The problem
Spot each line in the records below where the word "APERTURE" occurs, then copy it.

** Material supplied follows **

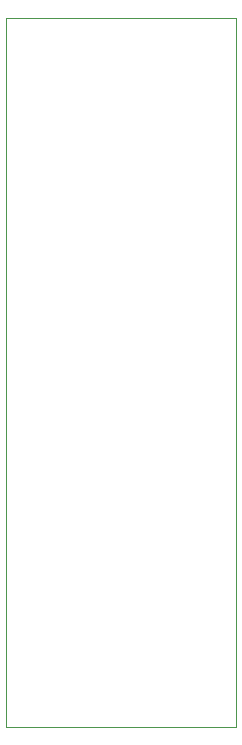
<source format=gbr>
%TF.GenerationSoftware,KiCad,Pcbnew,8.0.1*%
%TF.CreationDate,2024-04-20T15:27:58+02:00*%
%TF.ProjectId,systek_jumpsensor,73797374-656b-45f6-9a75-6d7073656e73,rev?*%
%TF.SameCoordinates,Original*%
%TF.FileFunction,Profile,NP*%
%FSLAX46Y46*%
G04 Gerber Fmt 4.6, Leading zero omitted, Abs format (unit mm)*
G04 Created by KiCad (PCBNEW 8.0.1) date 2024-04-20 15:27:58*
%MOMM*%
%LPD*%
G01*
G04 APERTURE LIST*
%TA.AperFunction,Profile*%
%ADD10C,0.050000*%
%TD*%
G04 APERTURE END LIST*
D10*
X136500000Y-75000000D02*
X156000000Y-75000000D01*
X156000000Y-135000000D01*
X136500000Y-135000000D01*
X136500000Y-75000000D01*
M02*

</source>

** End of Material supplied **

Answer for the task
G04 APERTURE LIST*
G04 APERTURE END LIST*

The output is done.